▶ _AIM OF THE TASK_
When you return the lines below, go from the first through the line with "cells reveal strong", keep them exact, and leave out every picture.

▶ _DATA SECTION_

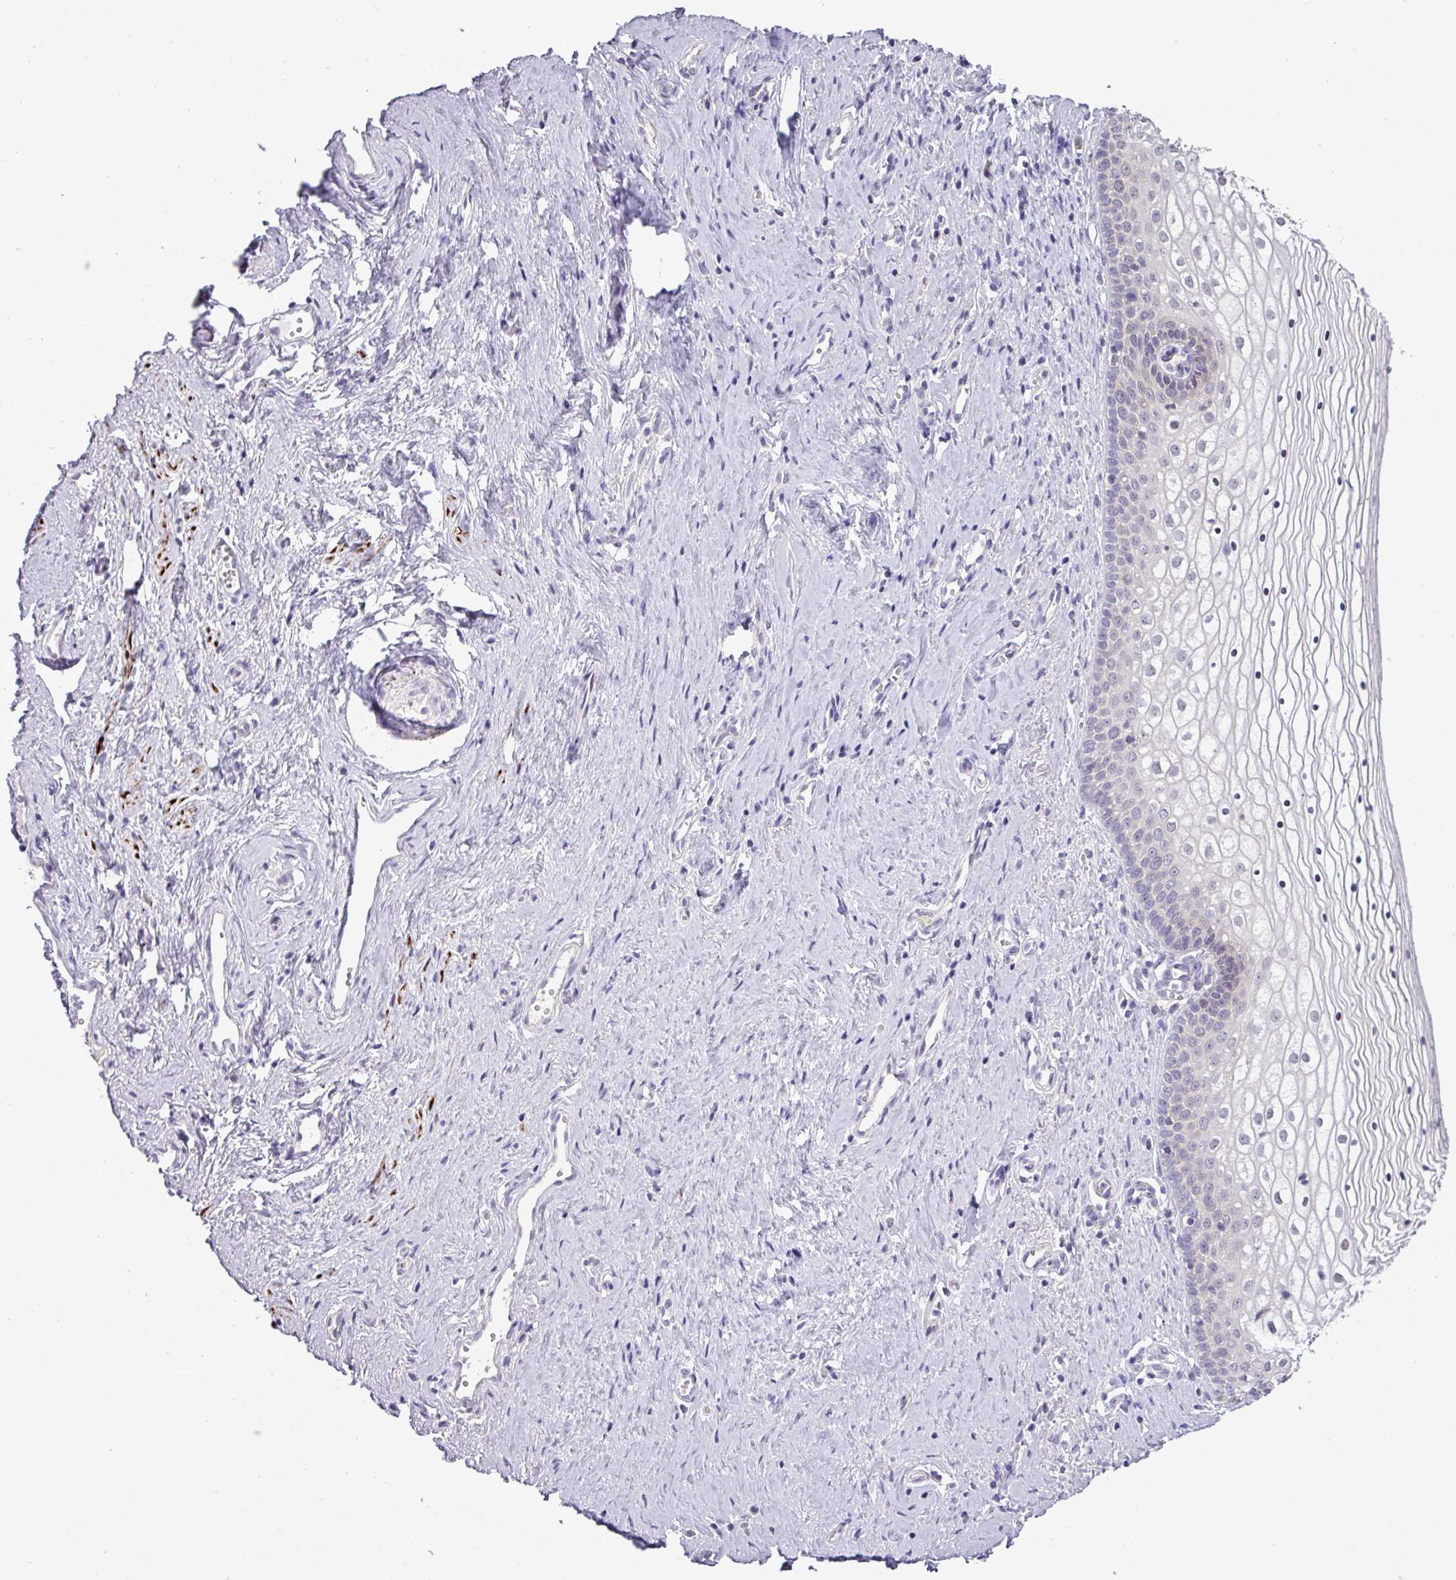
{"staining": {"intensity": "weak", "quantity": "<25%", "location": "cytoplasmic/membranous,nuclear"}, "tissue": "vagina", "cell_type": "Squamous epithelial cells", "image_type": "normal", "snomed": [{"axis": "morphology", "description": "Normal tissue, NOS"}, {"axis": "topography", "description": "Vagina"}], "caption": "This photomicrograph is of unremarkable vagina stained with immunohistochemistry to label a protein in brown with the nuclei are counter-stained blue. There is no staining in squamous epithelial cells.", "gene": "RIPPLY1", "patient": {"sex": "female", "age": 59}}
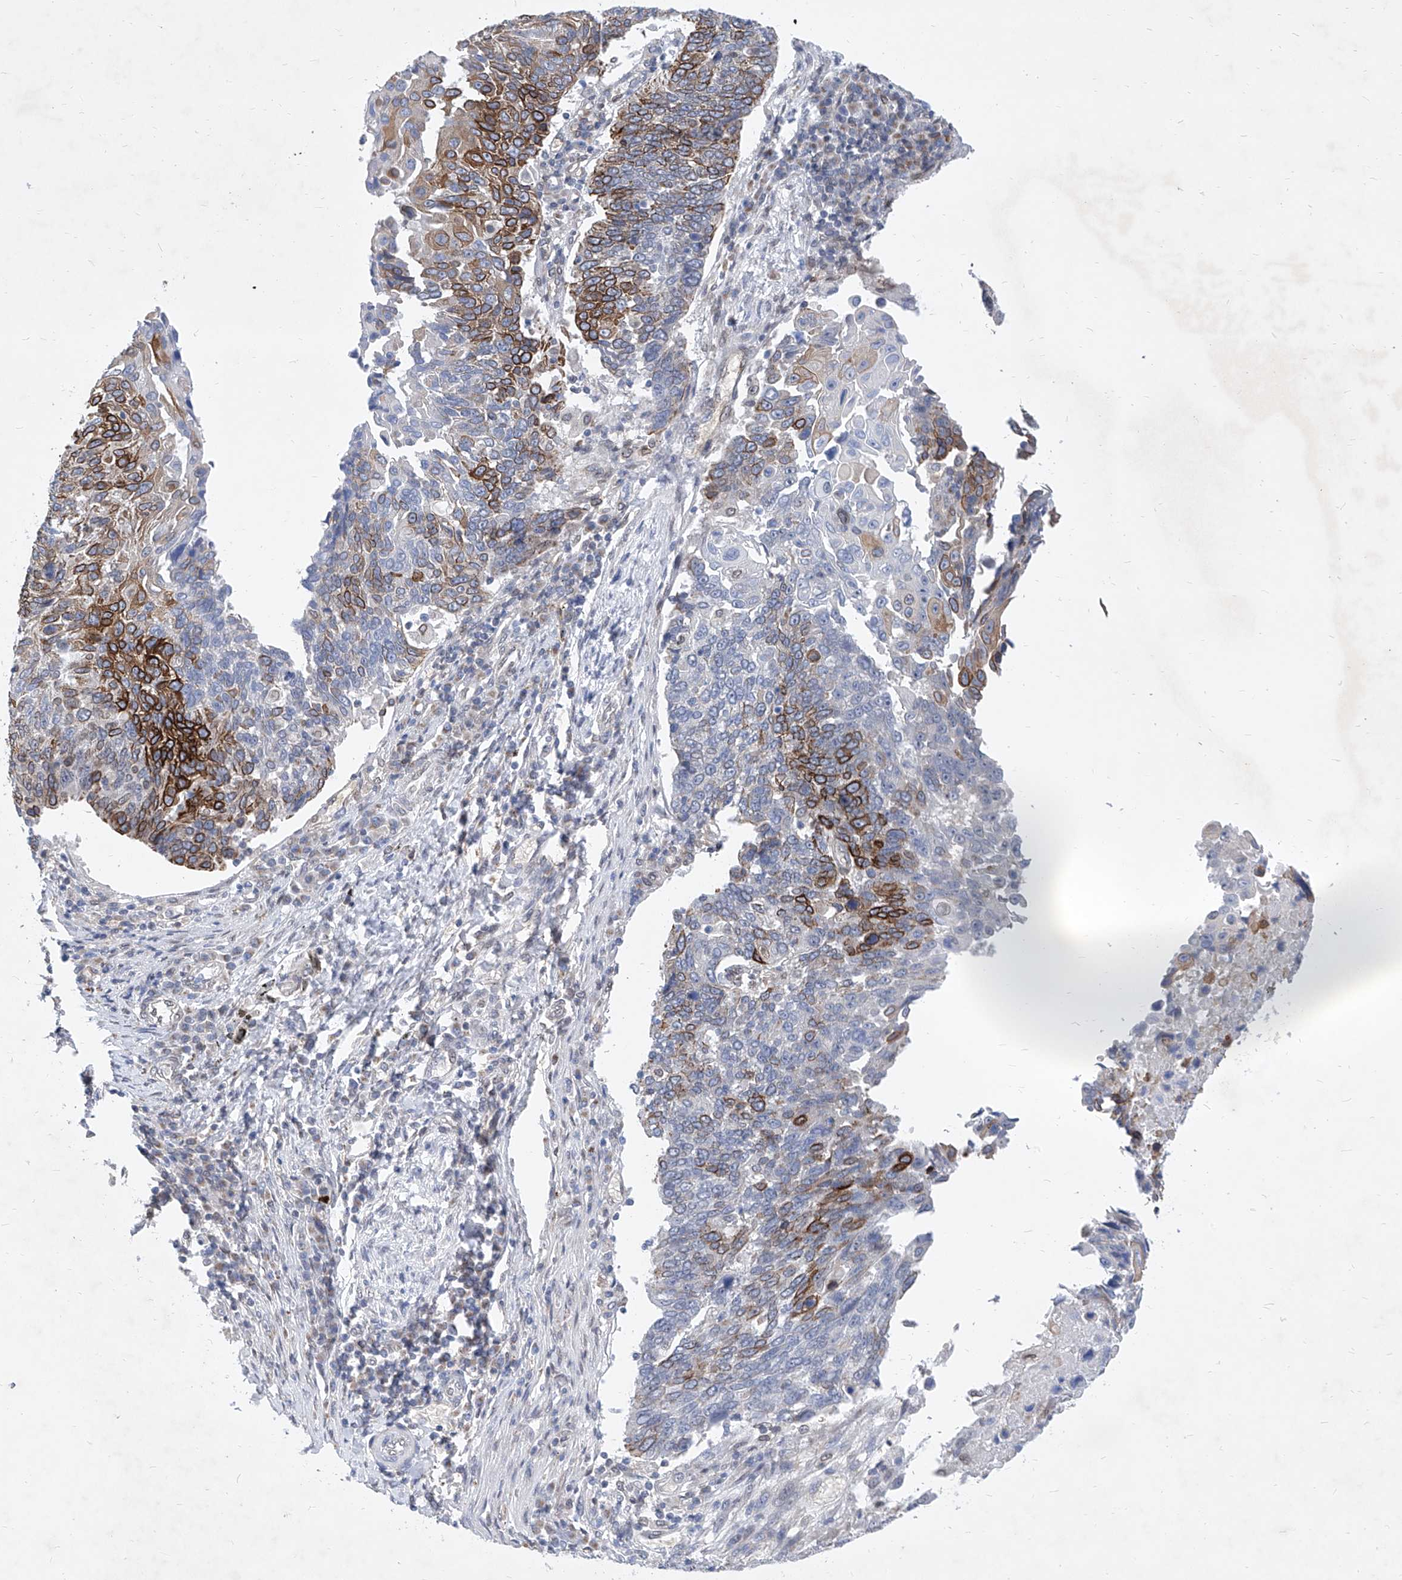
{"staining": {"intensity": "strong", "quantity": "25%-75%", "location": "cytoplasmic/membranous"}, "tissue": "lung cancer", "cell_type": "Tumor cells", "image_type": "cancer", "snomed": [{"axis": "morphology", "description": "Squamous cell carcinoma, NOS"}, {"axis": "topography", "description": "Lung"}], "caption": "Tumor cells reveal strong cytoplasmic/membranous expression in approximately 25%-75% of cells in lung cancer (squamous cell carcinoma).", "gene": "MX2", "patient": {"sex": "male", "age": 66}}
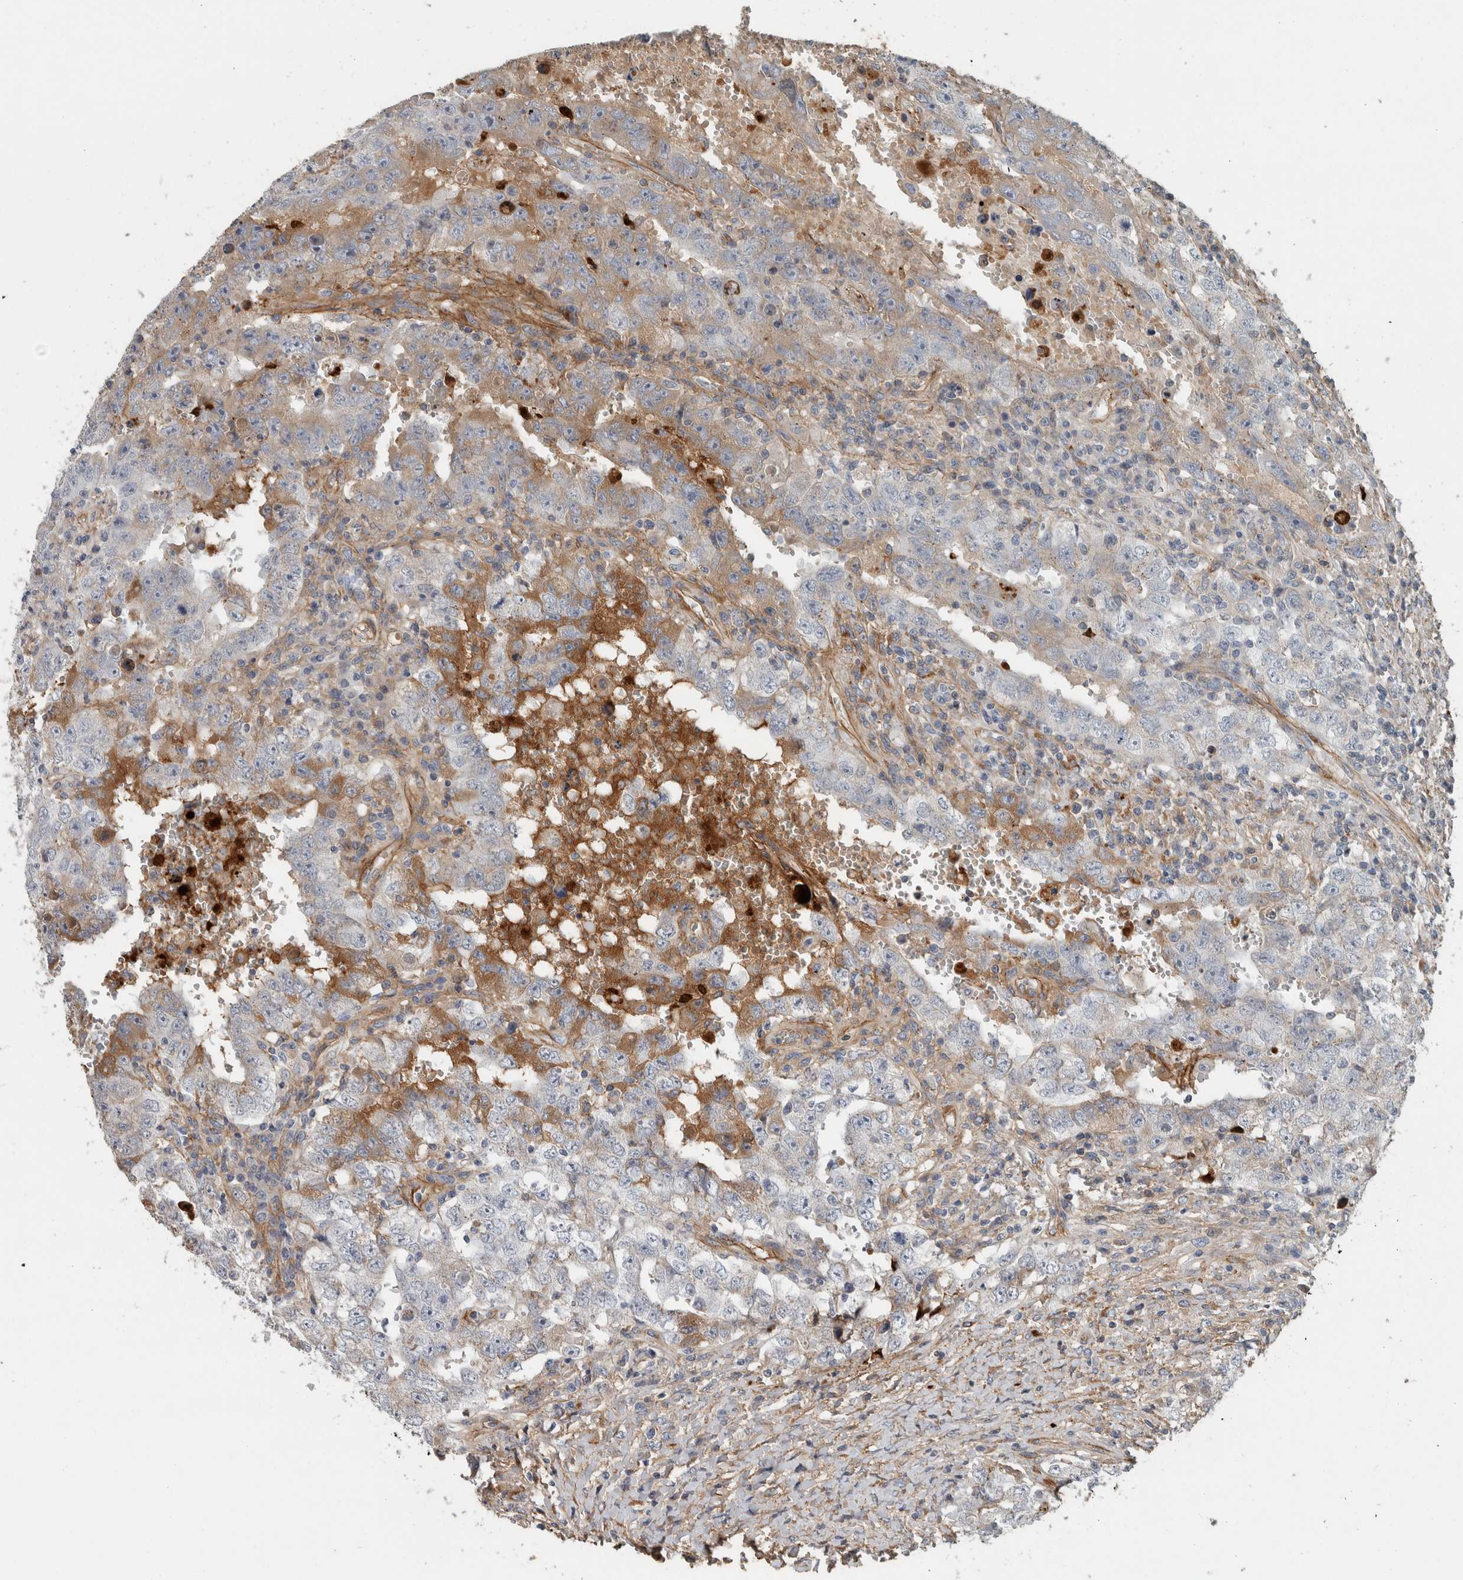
{"staining": {"intensity": "moderate", "quantity": "<25%", "location": "cytoplasmic/membranous"}, "tissue": "testis cancer", "cell_type": "Tumor cells", "image_type": "cancer", "snomed": [{"axis": "morphology", "description": "Carcinoma, Embryonal, NOS"}, {"axis": "topography", "description": "Testis"}], "caption": "High-power microscopy captured an IHC micrograph of testis embryonal carcinoma, revealing moderate cytoplasmic/membranous expression in approximately <25% of tumor cells.", "gene": "FN1", "patient": {"sex": "male", "age": 26}}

▶ _EXERCISE SOLUTION_
{"staining": {"intensity": "weak", "quantity": "<25%", "location": "cytoplasmic/membranous,nuclear"}, "tissue": "vagina", "cell_type": "Squamous epithelial cells", "image_type": "normal", "snomed": [{"axis": "morphology", "description": "Normal tissue, NOS"}, {"axis": "topography", "description": "Vagina"}], "caption": "This photomicrograph is of unremarkable vagina stained with immunohistochemistry to label a protein in brown with the nuclei are counter-stained blue. There is no staining in squamous epithelial cells.", "gene": "RIPPLY1", "patient": {"sex": "female", "age": 59}}
{"staining": {"intensity": "strong", "quantity": "25%-75%", "location": "cytoplasmic/membranous"}, "tissue": "lung cancer", "cell_type": "Tumor cells", "image_type": "cancer", "snomed": [{"axis": "morphology", "description": "Squamous cell carcinoma, NOS"}, {"axis": "topography", "description": "Lung"}], "caption": "Tumor cells reveal strong cytoplasmic/membranous expression in approximately 25%-75% of cells in lung cancer (squamous cell carcinoma).", "gene": "MX2", "patient": {"sex": "male", "age": 66}}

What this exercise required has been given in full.